Steve asks if this rule covers a derivation of a private type with a full type that is an array. Randy says that the existing rule for containers does not seem to cover that case, so there seems to be a problem. He thinks it would be best to handle that in a separate AI (since it seems to come up in at least two cases). Steve is given an action item to create an AI to explore this question.
[Editor's note: If the full type (in this case, the array-ness) of the parent type is never visible for the derived type, then there is no problem – there can be no conflict between the predefined operations (which are not available for the derived type anywhere) and the user-defined ones. But if there is a place where the full type becomes visible (as can happen in child units), then a late check would be required. Note that such a check doesn't break privacy, as it would only be applied in cases where the full type is visible anyway. Not sure if such a check already occurs in other cases in the language (that seems likely); if so we'd like to use similar wording. Steve will have to figure that out.]

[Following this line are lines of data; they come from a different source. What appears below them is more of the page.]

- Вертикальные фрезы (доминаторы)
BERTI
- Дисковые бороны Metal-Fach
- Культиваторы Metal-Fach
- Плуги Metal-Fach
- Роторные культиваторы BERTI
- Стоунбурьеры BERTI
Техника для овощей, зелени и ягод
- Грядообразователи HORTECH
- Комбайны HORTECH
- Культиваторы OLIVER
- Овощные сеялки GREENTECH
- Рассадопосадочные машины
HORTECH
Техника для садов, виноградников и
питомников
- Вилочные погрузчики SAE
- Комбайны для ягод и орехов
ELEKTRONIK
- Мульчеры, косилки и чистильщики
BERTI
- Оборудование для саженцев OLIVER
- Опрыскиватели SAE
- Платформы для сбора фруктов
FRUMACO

Approve AI with changes: 13-0-1. Jeff abstains.
Gary tries to explain the possible solutions. He had proposed an aspect for access types and discriminants.
Randy suggested a more general proposal, having an aspect that applied to subtypes of (mutable) discriminated types. He notes that we have a long-standing similar issue with subprogram parameters. One has to test whether an object is unconstrained at runtime, as the actual might be constrained. This provides a “tripping hazard” (as Bob might say) if the intent is that the actual is unconstrained.
We agree to pursue the more general proposal.
Randy will write an initial version of the AI for this.